Moneylines As Primary Options

Moneylines are the primary betting option in a number of sports.

In sports like baseball and hockey, that’s the main way the betting goes, as players simply decide which team will win the game. There is some spread betting with runlines and pucklines, but that is a distant second behind moneylines.

In fight sports, moneylines are the primary way of doing business. You’ll see two fighters with moneylines next to their name. The same goes for tennis. When you browse around the sportsbook, you’ll see this in many sections.

Moneylines As Secondary Options

In sports like football and basketball, the moneyline is considered as the second option next to point spreads.

Points spreads are the way that most people get their action in on basketball betting and football betting because the payouts are near doubling your money and it’s a fun way to handicap the game.

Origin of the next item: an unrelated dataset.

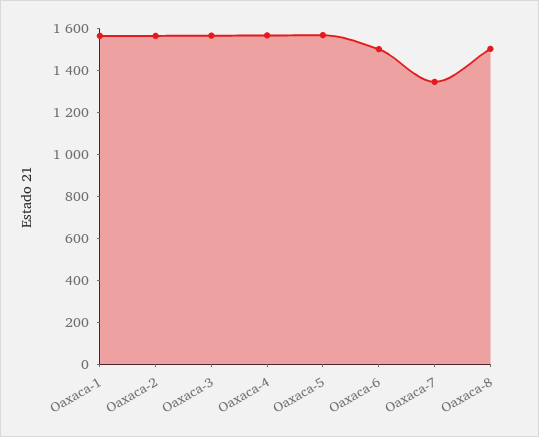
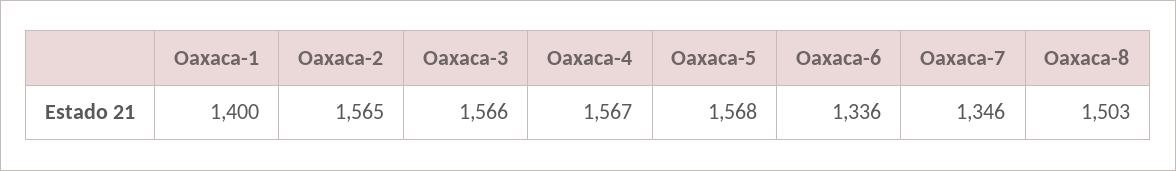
Oaxaca-1: 1550 -> 1400
Oaxaca-6: 1500 -> 1336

Betting the moneyline in those sports is less popular because you might have some significant mismatches, and then it becomes too challenging to have faith in the underdog winning outright or too costly to bet the favorite.

Moneyline Betting Tips

Here are some basic suggestions to help you become the best moneyline bettor you can be:

– Keep in mind that the favorites have the minus symbol beside their odds, while the underdogs are identified by the plus symbol. This is probably the most important thing to remember; it's the "always wear clean underwear" of the sports betting world.

– If you're the kind of better who wagers $1,000 on a team that is listed at -5000 just so you can take home an easy 20 bucks of profit, remember that if you lose, you're almost certainly going to end up in an Action Network tweet and will probably have to change your name, address and job.

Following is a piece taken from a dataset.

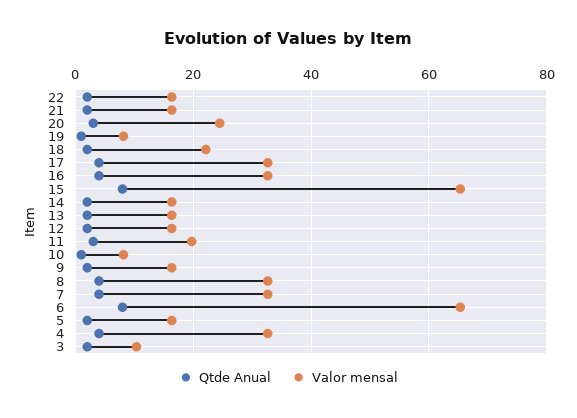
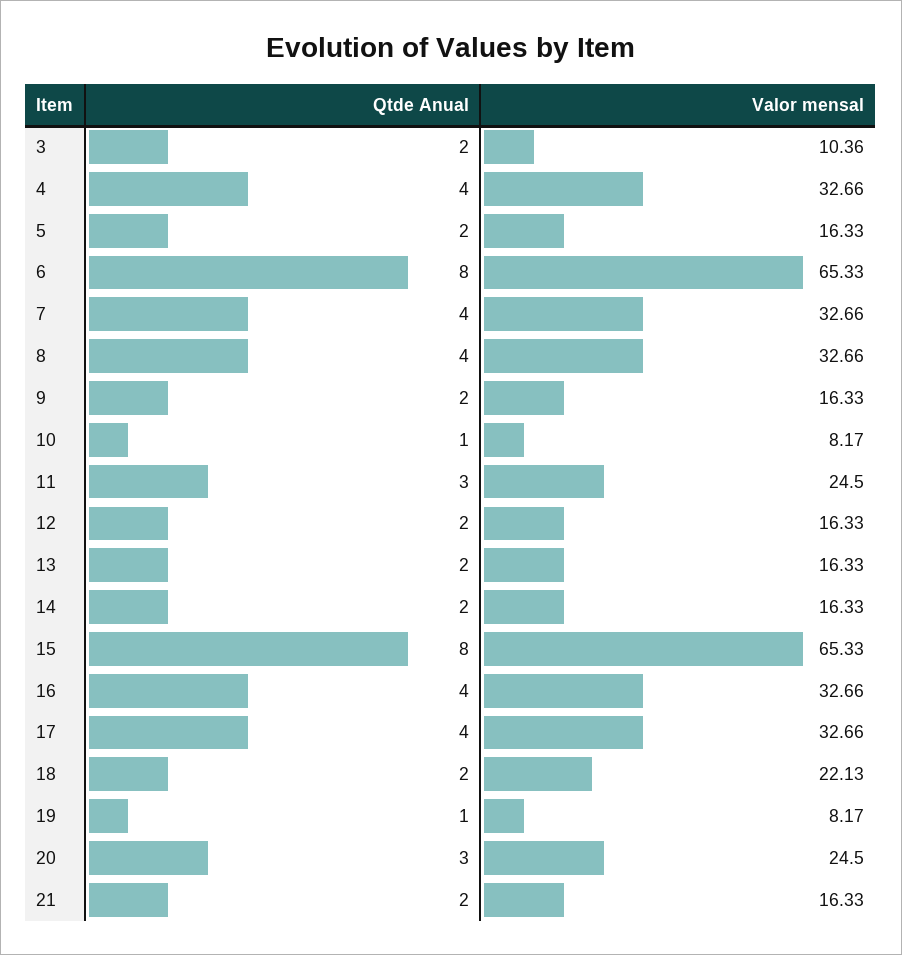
Qtde Anual, 22: 2 -> none
Valor mensal, 22: 16 -> none
Valor mensal, 11: 20 -> 24.5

– Hitting a +5000 underdog pick doesn't make you good, it makes you lucky. That said, you will also end up in an Action Network tweet and will become an instant hero, so enjoy your 15 minutes!

– Shop around for the best moneylines you can find (you can do that here!) (LINK). We're not saying that one sportsbook will have your pick at +200 when the rest of the betting world has the same pick at -400, but it's still worth finding the best play to maximize profit.

– Ground your moneyline picks in solid reasoning. Don't be the sports bettor who chooses teams based on jersey colors, or tennis players based on their IG activity. Do the research! You might still lose, and you won't necessarily feel better about it, but it'll be easier to explain when your friends inevitably tear you to pieces.